* **Set of tasks**
**A.** In the excerpt on AWS Dedicated Hosts, how long after creation must you wait before you can delete a Dedicated Host manually?
**B.** Copy word for word the stretch of the AWS Dedicated Hosts excerpt from "Notice that the" through "Summertime/Dayight Savings change.".
**C.** Carry on the AWS Dedicated Hosts excerpt from the point where it stops.

* **Excerpt to read**
====================

PROTIP: So that others know how to contact you, create a tag with Key “creator” and your email address as the value.
Notice that the Name is automatically created as Key tags.
-
Click the orange “Allocate”.
PROTIP: If you get this message, read this (above) to uncheck a default:
The instance family ‘mac2’ is not supported.
Calendar deletion
-
PROTIP: Switch to your calendar to create a reminder 24 hours from now, with a subject mentionig the name of the host, such as:
Release Dedicated Host johndoe-us-west-2d-mac2-01
You can’t delete Dedicated Hosts manually until 24 hours after its creation.
WARNING: The value of Allocation time is when charges began accumulating.
Example “T05:48:03” is a 24-hour UTC (previously Greenwich Mean Time near London) but with never a Summertime/Dayight Savings change.
-
PROTIP: Convert to your local time visually using the widely used
- Click the Host ID in blue for its “Dedicated Hosts details” page.
-
Highlight and copy the URL and paste it in your calendar entry so you can quickly return to that URL. Example:
https://us-west-2.console.aws.amazon.com/ec2/home?region=us-west-2#Host:hostId=h-080b8780c5c9f9c02
-
PROTIP: If you are not going to immediately Configure Launch Instance (make use of) the Dedicated Host within the hour, please release it so it’s not eating up money unproductively.
Proceed to create an EC2 instance to use the Dedicated Host you just created.
Config Launch Instance
-
If you are at the EC2 list of Dedicated Hosts such as:
https://us-west-2.console.aws.amazon.com/ec2/home?region=us-west-2#Hosts:
click the checkbox associated with the (Dedicated) Host ID you recently created.
Alternately, if you’re at the “Dedicated Hosts details” page of a particular Host:
-
Pull down the Actions list to select Launch instance(s) onto host for the “Launch an instance” form.
-
Construct a Name with your own name, Availability Zone, mac1/2, etc.
johndoe-us-west-2d-mac2-01a
-001 is if you’re bringing up several instances for a multi-machine test.
-
Select the “macOS” icon for a list of instance types for the region. Example for Oregon:
CAUTION: The version of macOS (currently Ventura 13.1), along with the AMI-ID will change over time.
The “macOS” icon would NOT appear if the region chosen does not carry the server type requested.

====================

Lines of data:
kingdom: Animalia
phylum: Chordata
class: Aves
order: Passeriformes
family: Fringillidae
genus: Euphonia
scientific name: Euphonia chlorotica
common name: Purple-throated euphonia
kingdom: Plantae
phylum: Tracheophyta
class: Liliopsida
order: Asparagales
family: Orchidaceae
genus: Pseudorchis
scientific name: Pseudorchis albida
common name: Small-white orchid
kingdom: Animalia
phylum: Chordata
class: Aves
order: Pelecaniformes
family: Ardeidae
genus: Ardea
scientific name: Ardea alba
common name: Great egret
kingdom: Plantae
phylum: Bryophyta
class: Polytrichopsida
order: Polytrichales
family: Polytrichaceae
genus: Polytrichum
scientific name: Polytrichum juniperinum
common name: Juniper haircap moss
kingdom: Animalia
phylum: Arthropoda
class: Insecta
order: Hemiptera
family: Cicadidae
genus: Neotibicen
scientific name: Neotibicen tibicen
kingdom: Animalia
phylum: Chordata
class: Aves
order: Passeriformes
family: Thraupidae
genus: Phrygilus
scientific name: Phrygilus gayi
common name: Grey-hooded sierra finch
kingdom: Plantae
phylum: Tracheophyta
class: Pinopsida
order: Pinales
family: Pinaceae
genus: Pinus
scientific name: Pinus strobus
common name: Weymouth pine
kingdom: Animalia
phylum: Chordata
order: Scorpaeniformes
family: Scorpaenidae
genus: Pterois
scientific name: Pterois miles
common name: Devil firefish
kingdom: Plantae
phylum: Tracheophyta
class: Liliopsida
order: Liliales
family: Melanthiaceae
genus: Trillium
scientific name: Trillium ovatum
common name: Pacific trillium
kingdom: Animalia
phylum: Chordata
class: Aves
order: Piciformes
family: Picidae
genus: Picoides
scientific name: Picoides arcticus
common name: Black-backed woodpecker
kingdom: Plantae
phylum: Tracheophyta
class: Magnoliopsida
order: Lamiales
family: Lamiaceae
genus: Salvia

====================

* **Expected results**
**A.** You must wait 24 hours after its creation.

**B.**
Notice that the Name is automatically created as Key tags.
-
Click the orange “Allocate”.
PROTIP: If you get this message, read this (above) to uncheck a default:
The instance family ‘mac2’ is not supported.
Calendar deletion
-
PROTIP: Switch to your calendar to create a reminder 24 hours from now, with a subject mentionig the name of the host, such as:
Release Dedicated Host johndoe-us-west-2d-mac2-01
You can’t delete Dedicated Hosts manually until 24 hours after its creation.
WARNING: The value of Allocation time is when charges began accumulating.
Example “T05:48:03” is a 24-hour UTC (previously Greenwich Mean Time near London) but with never a Summertime/Dayight Savings change.

**C.**
-
If you don’t want the latest MacOS operating system (Ventura at time of this writing), click the down arrow icon to select the previus macOS release (such as Monterey).
-
Click the selection under “Architecture” and select “64-bit (Mac-Arm)” to override the default which is incorrect for mac2.
Create or select key pair
-
For Key pair name, click “Create new key pair”.
-
Construct a Key pair name that distinguishes it from other key pairs, such as this, to enable you to reuse it:
johndoe-rsa-pem-231231
Replace “johndoe” with your name, from your email, so people know who to reach about the instance.
221231 indicates the key was created in 2022 December 31, so you can tell whether it needs to be rotated to meet policies.
- PROTIP: Highlight and copy (using Command+C) the value to your computer’s hidden Clipboard to paste in your work notes file.
- For key pair type, keep RSA the default (not ED25519).
- For Private key file format, click “.pem” for macOS.
-
Click the orange “Create key pair” for the private key to be downloaded to your Downloads folder.
WARNING: Do not move the .pem secret file to a folder (away from your $HOME folder) where it may be uploaded publicly.
Network settings - Security Group
NOTE: A security group acts as a virtual firewall for your ENIs to control inbound and outbound traffic. Security groups act at the ENI level, not the subnet level.
REMEMBER: By default, AWS creates a new Security Group with a prefix of launch-wizard-???.
-
If you have already created a Security Group for your IP address, select “Select existing security group” and scroll to pick it.
Alternately:
- Select “Create security group”
- Edit Inbound rules.
- Under the “Type” column select “Custom ICMP Rule - IPv4”.
- Under the “Protocol” column select “Echo Request”.
- Check Allow SSH traffic from
- Select “My IP” for better security of restricting traffic to only the IP you use.
WARNING: Your IP address will change when you switch internet providers, such as when you go from home to office.
-
Write down the name of the Security Group created (such as “launch-wizard-23”) because they are not deleted automatically. Thus, a process is needed to identify and remove abandoned Security Groups no longer used.
TODO: Configure Extra Storage
- VIDEO: How to Use Block and File Storage
- VIDEO: How to Use Block and File Storage
- Click the arrow in “> Configure storage”.
-
Notice that, by default, the instance get 100 GiB of “gp2” (General Purpose SSD) for its Root volume used for boot-up.
Free tier eligible customers can get up to 30 GB of EBS General Purpose (SSD) or Magnetic storage
NOTE: The largest volume size for a gp2 volume is 16384 GiB.
PROTIP: If you’re exploring for the first time, keep things simple and proceed to Launch Instance and come back later here to configure more space.
- Click “Advanced” at the right to configure EBS Volumes.
- increase the size of the Root Volume from a default of 60 to 300 GiB (or whatever your capacity analysis runs reveal).
-
Select Volume Type:
- Magnetic (Standard)
- General Purpose SSD (gp2)
-
General Purpose SSD (gp3)
- Provisional IOPS SSD (io1)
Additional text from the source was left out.